European Parliament’s ETS reform met with widespread criticism
Euronews, Clean Energy Wire
The European Parliament’s approval on 23 June of a draft law overhauling the bloc’s emissions trading system (EU ETS) has been met with widespread criticism from industry and environmental NGOs. The reform would phase out free CO2 permits for industries under the ETS by 2032 and replace them with a carbon levy on imported steel, cement and other products. It would also extend the ETS to include emissions released by the maritime sector, which until now has been excluded, and establishes a separate system for buildings and road transport, Euronews reported.
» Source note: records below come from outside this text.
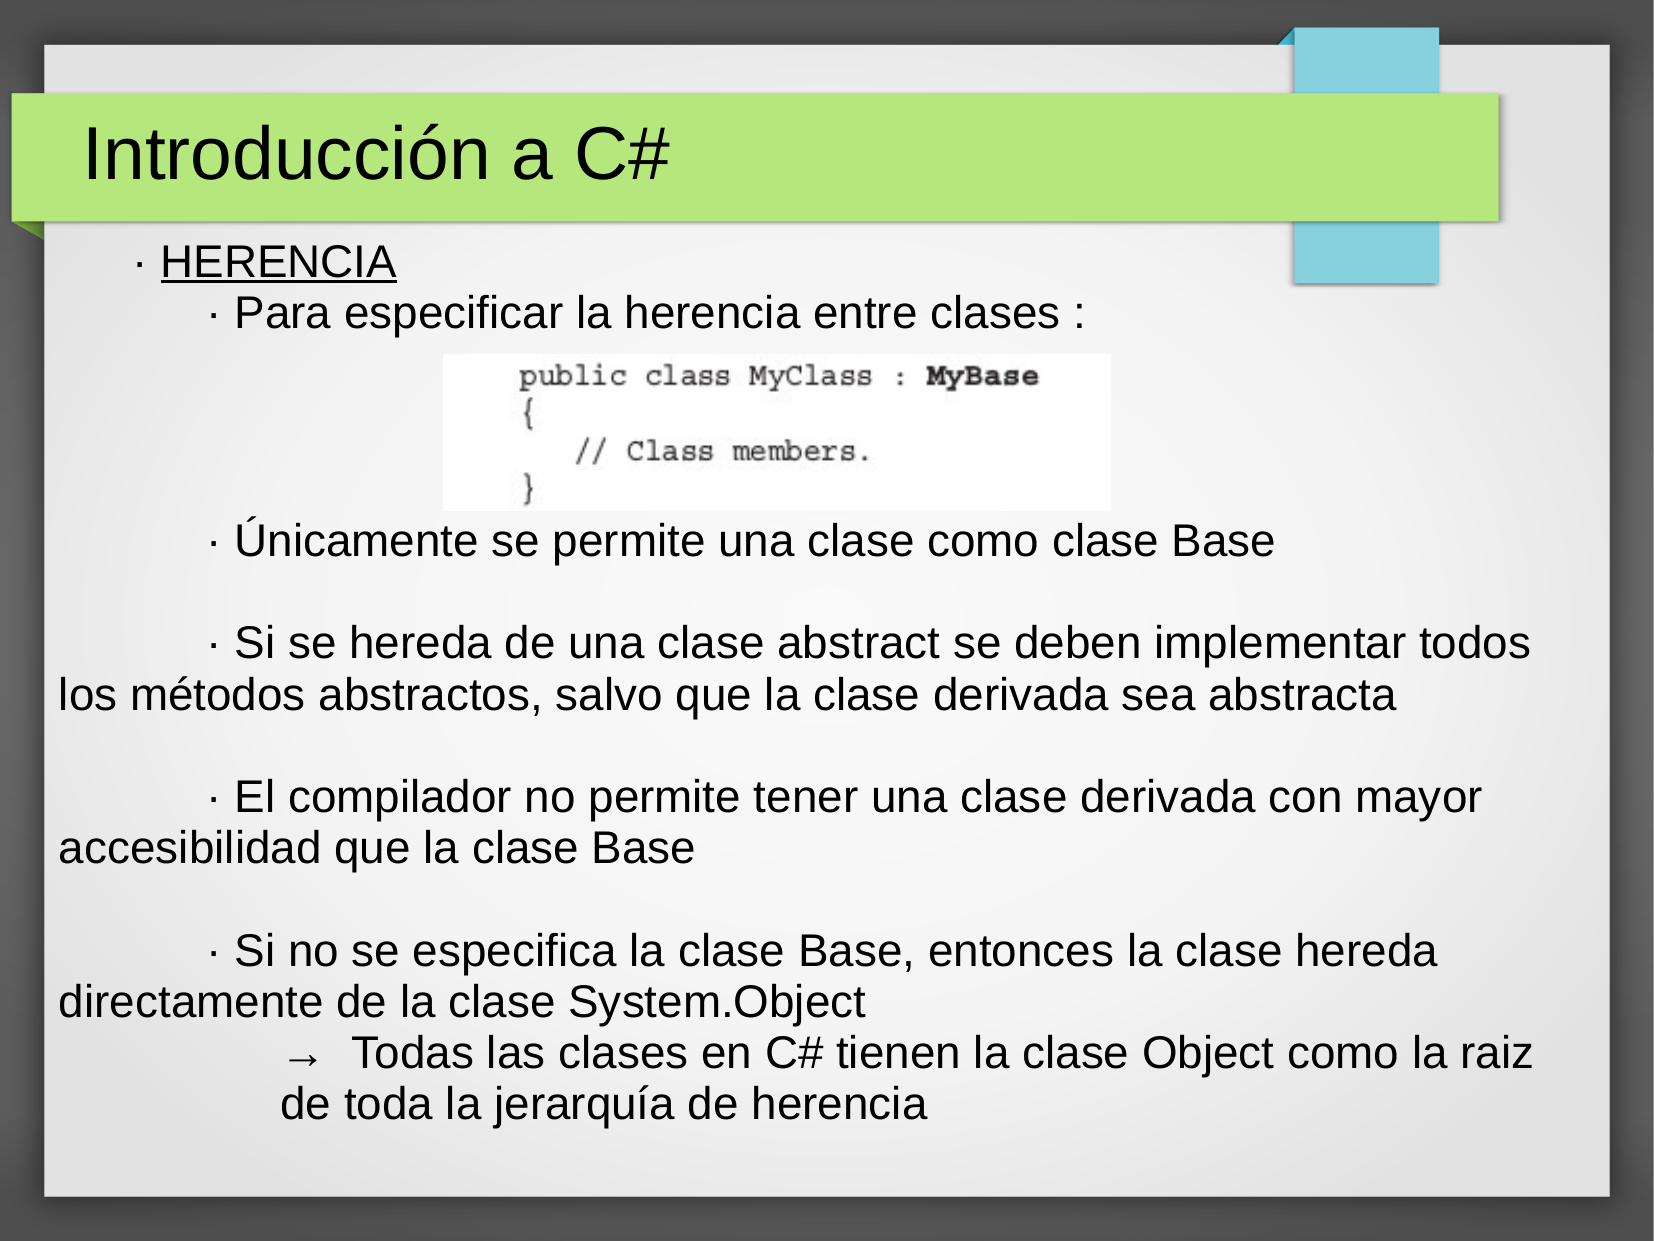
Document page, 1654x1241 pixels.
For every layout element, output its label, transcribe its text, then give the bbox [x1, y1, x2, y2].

text_box · HERENCIA · Para especificar la herencia entre clases : [59, 236, 1548, 391]
picture [0, 0, 1654, 1241]
title Introducción a C# [82, 94, 1264, 213]
text_box · Únicamente se permite una clase como clase Base · Si se hereda de una clase abstract se deben implementar todos los métodos abstractos, salvo que la clase derivada sea abstracta · El compilador no permite tener una clase derivada con mayor accesibilidad que la clase Base · Si no se especifica la clase Base, entonces la clase hereda directamente de la clase System.Object → Todas las clases en C# tienen la clase Object como la raiz de toda la jerarquía de herencia [59, 514, 1548, 1182]
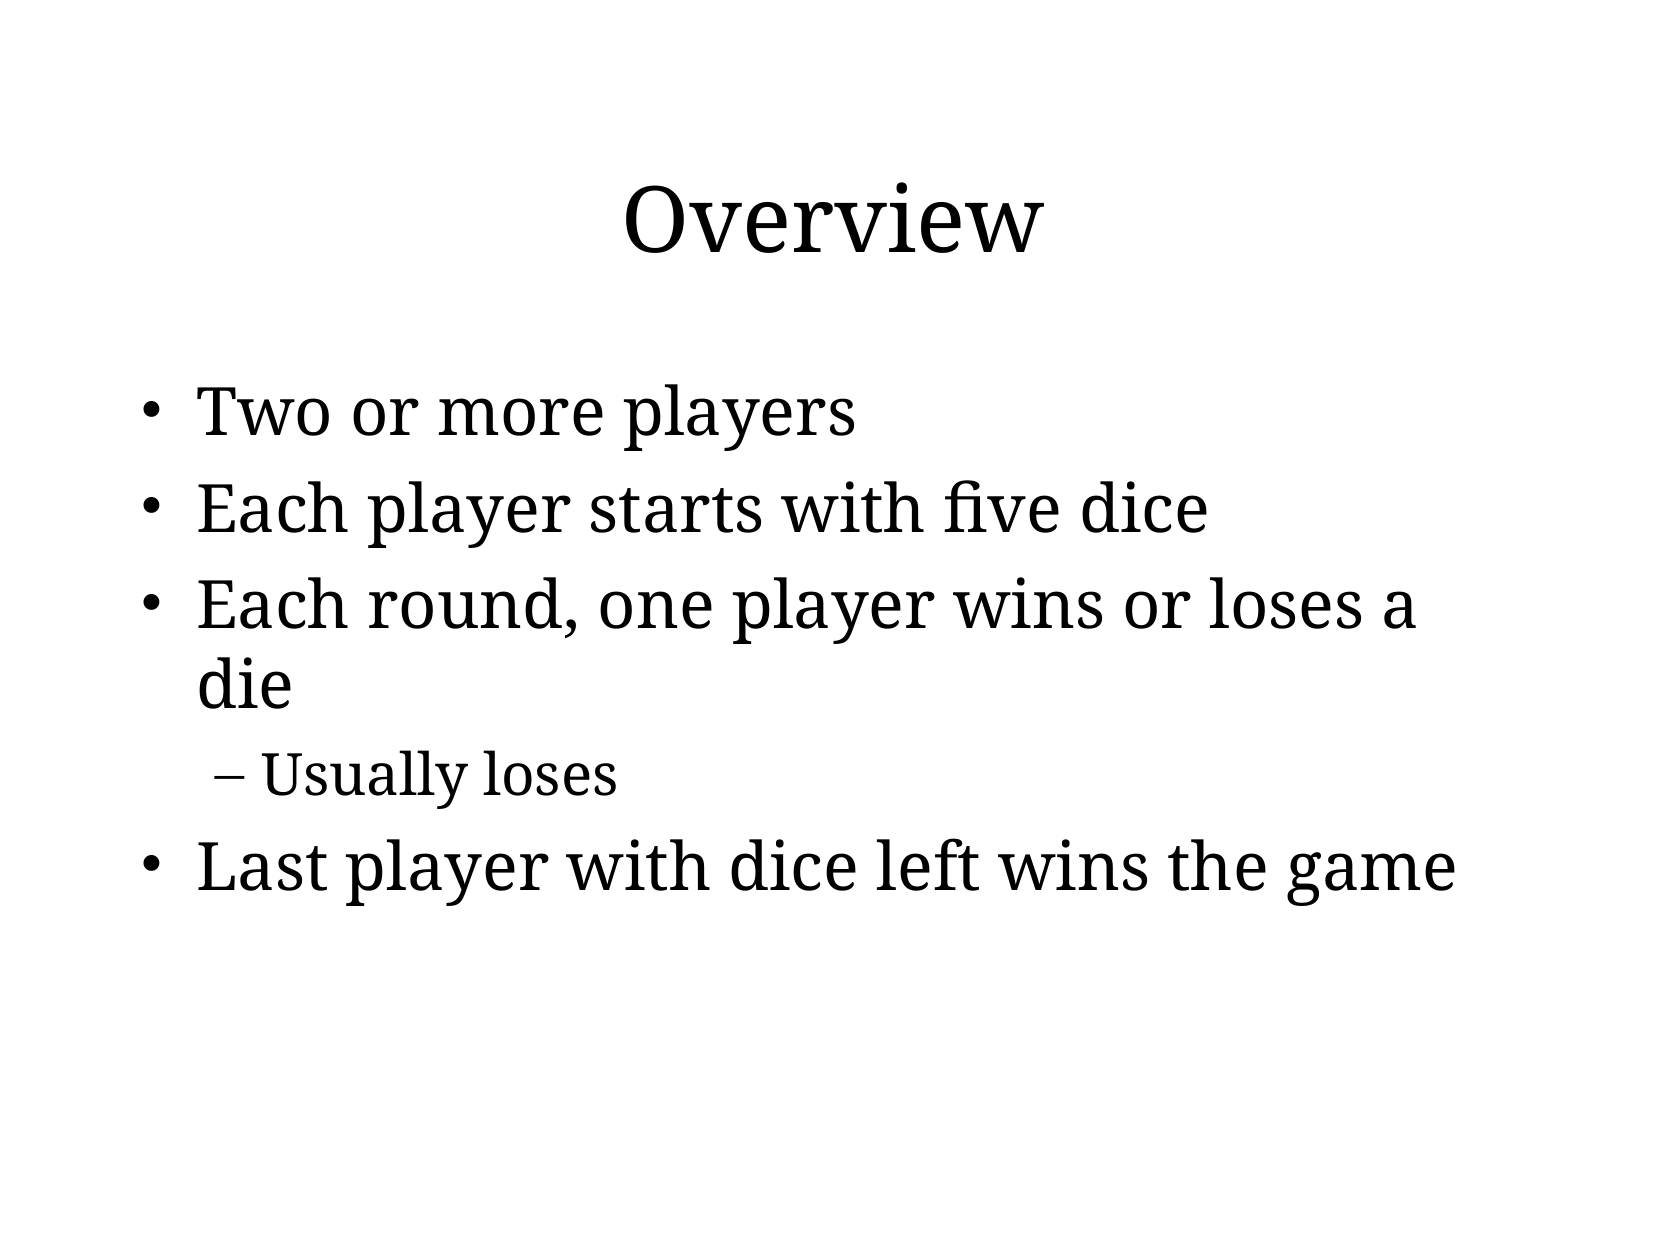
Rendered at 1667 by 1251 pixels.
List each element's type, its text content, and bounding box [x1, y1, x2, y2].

title Overview [124, 110, 1542, 320]
list Two or more players Each player starts with five dice Each round, one player wins or loses a die Usually loses Last player with dice left wins the game [124, 360, 1542, 1112]
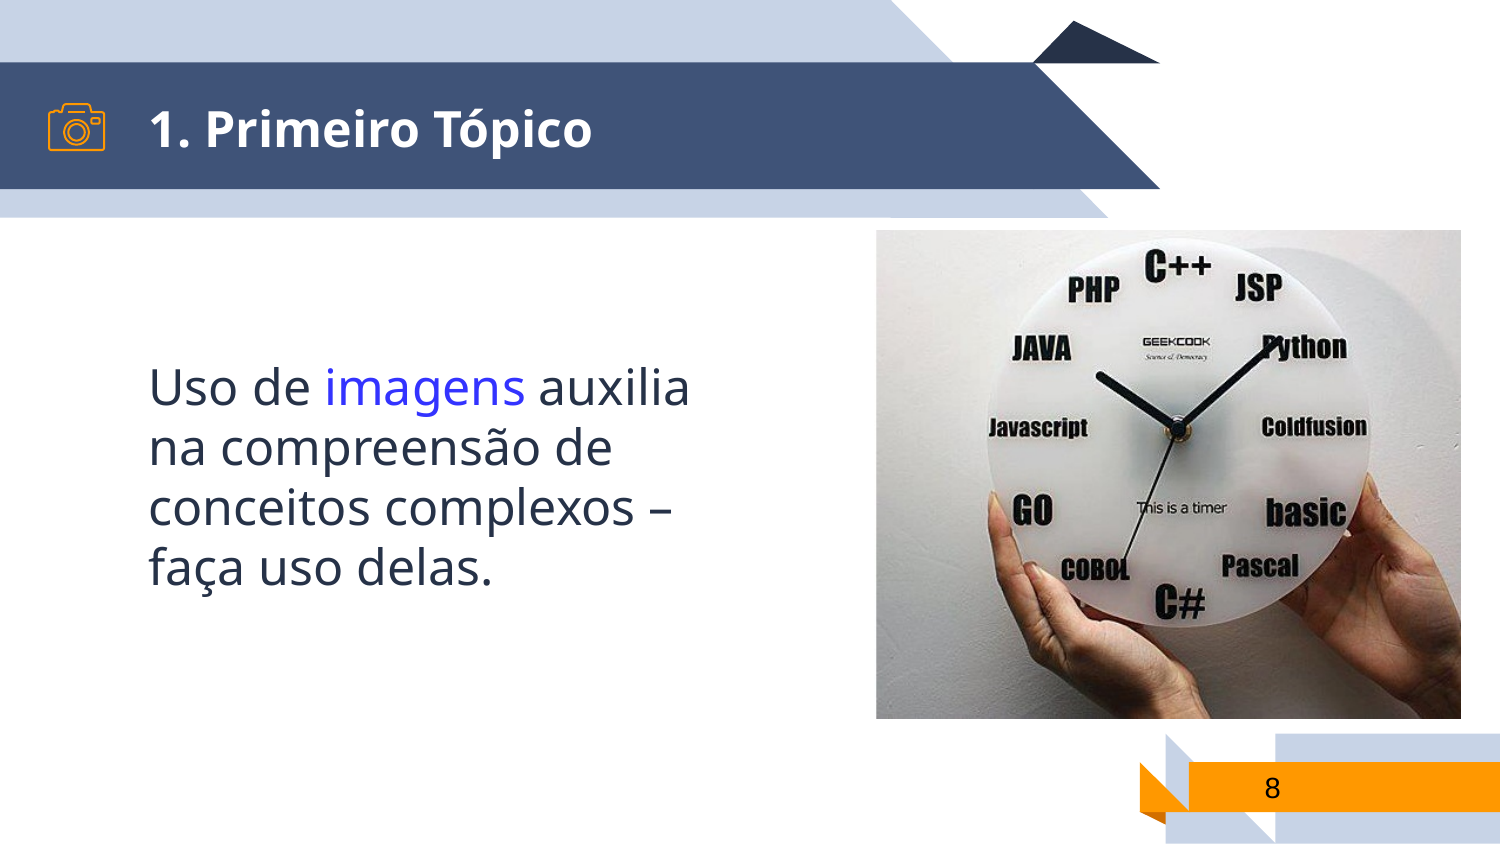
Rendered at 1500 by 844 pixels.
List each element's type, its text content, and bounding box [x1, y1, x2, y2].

slide_number <number> [1249, 760, 1494, 813]
title 1. Primeiro Tópico [133, 64, 1035, 190]
list Uso de imagens auxilia na compreensão de conceitos complexos – faça uso delas. [133, 217, 739, 734]
picture [874, 230, 1461, 719]
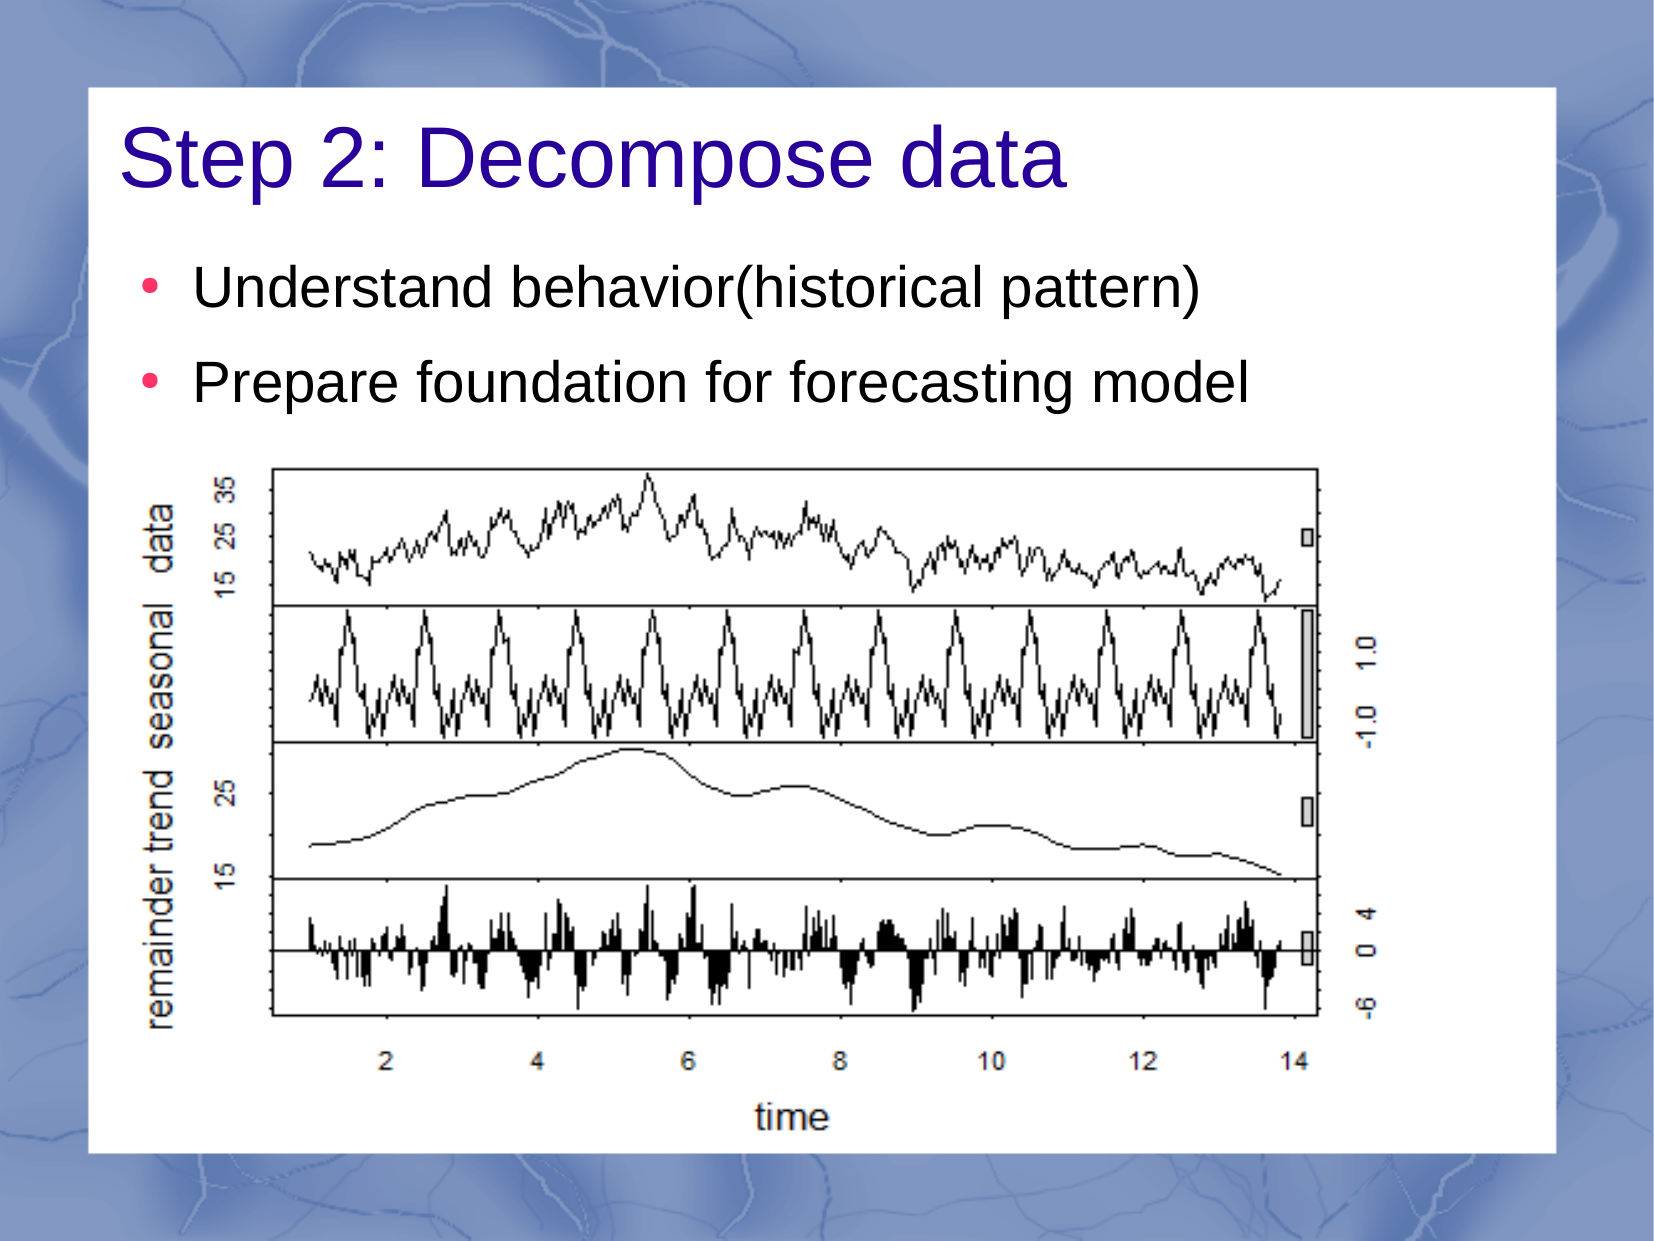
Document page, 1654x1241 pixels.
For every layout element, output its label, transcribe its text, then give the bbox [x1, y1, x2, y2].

list Understand behavior(historical pattern) Prepare foundation for forecasting model [121, 255, 1531, 1066]
title Step 2: Decompose data [118, 90, 1536, 226]
picture [0, 0, 1654, 1241]
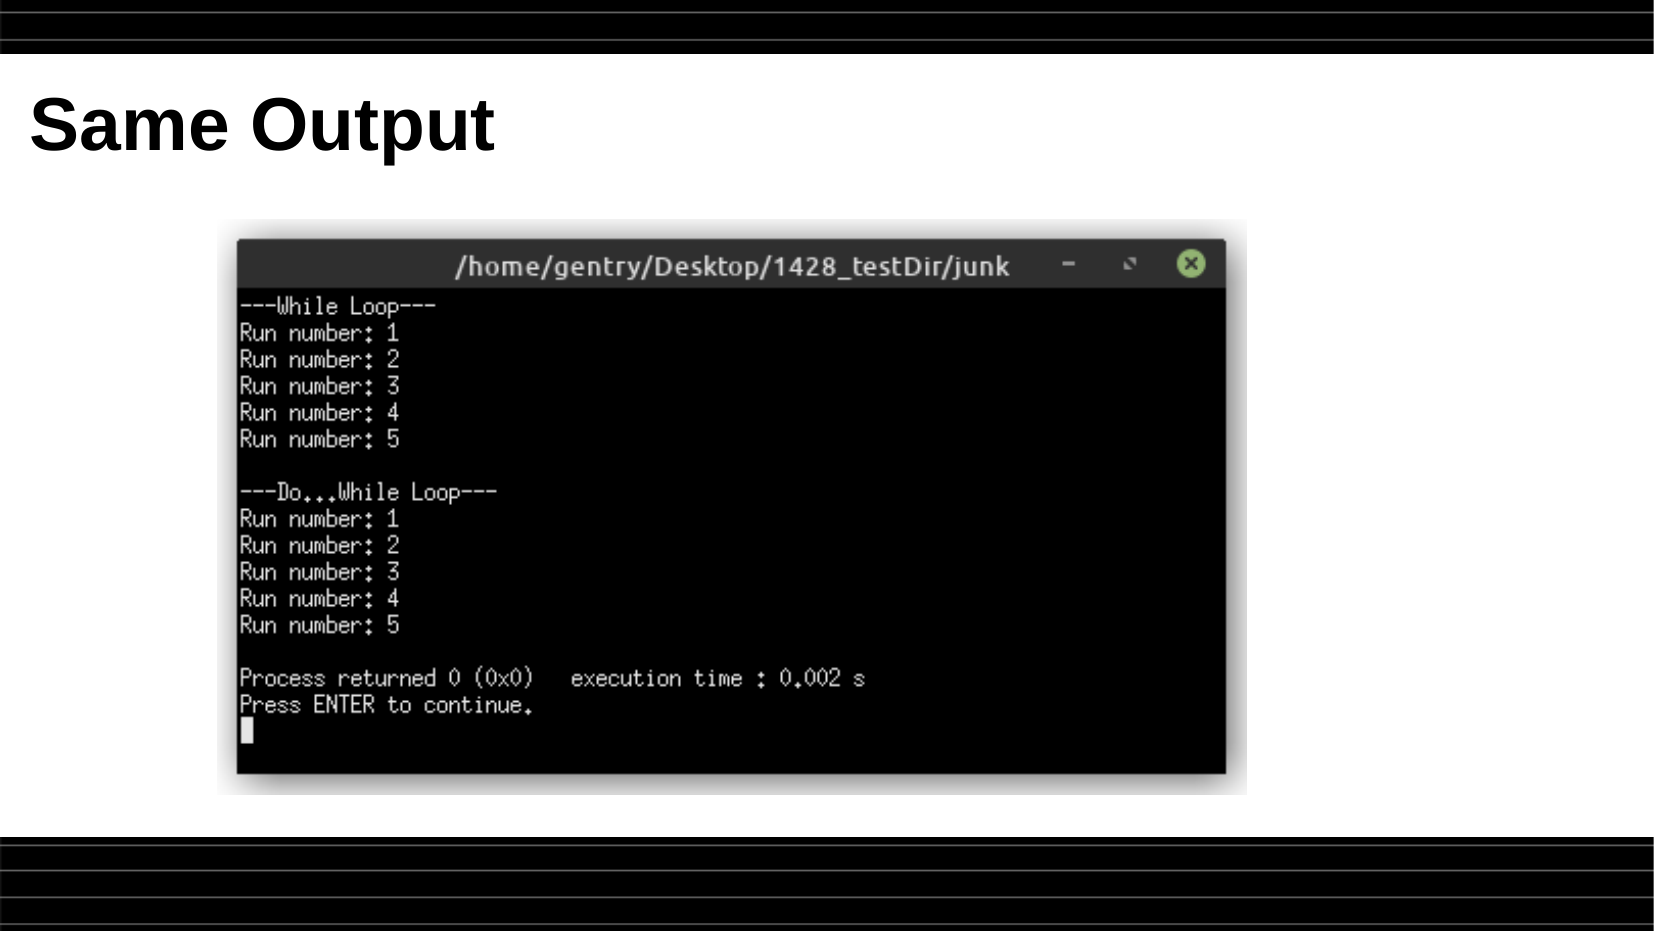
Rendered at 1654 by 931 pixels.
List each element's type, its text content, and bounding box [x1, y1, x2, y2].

picture [217, 219, 1247, 796]
picture [0, 837, 1654, 931]
text_box Same Output [15, 75, 1546, 174]
picture [0, 0, 1654, 54]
The ETS reform “goes in the right direction in parts, but not far enough to meet the Paris climate targets,” the German Renewable Energy Federation (BEE) said. While the expansion of CO2 trading to heat and transport is an important step, “the price signal is still too weak”, said BEE president Simone Peter. Also striking a critical note was Environmental NGO WWF Europe: "The agreed proposal is no more than old wine in new bottles as it fails to reintroduce the critical elements that had been lost in the first vote following intensive industry lobbying." The German Chemicals Industry Association (VCI) said current plans could “hinder rather than encourage long-term planning for the mammoth task of transforming the industry”, adding that CO₂ certificate prices were rising "uncontrollably”. The VCI’s Jörg Rothermel warned: "If the prices for CO₂ certificates continue to increase as they have in recent months, the whole system will blow up in our face. Then we no longer need to compete with other regions of the world.” The German Association of Local Utilities (VKU) said it still saw “a need for improvement”. VKU head Ingbert Liebing added that it was right to gradually extend the ETS to the building and transport sectors. “But the compromise gets tangled up in complexity. This needs to be improved.” The Federation of German Industries (BDI) cautioned that the “new emissions trading system for road traffic and buildings must not become an empty shell -- for example through postponements, changes in the scope of application or price caps. Emissions trading for aviation should only apply to intra-EU flights.”
The compromise was struck after lawmakers rejected the entire carbon market law in a divisive first vote this month, when lawmakers split over how quickly to end free permits against a backdrop of soaring energy costs and inflation, reported Reuters.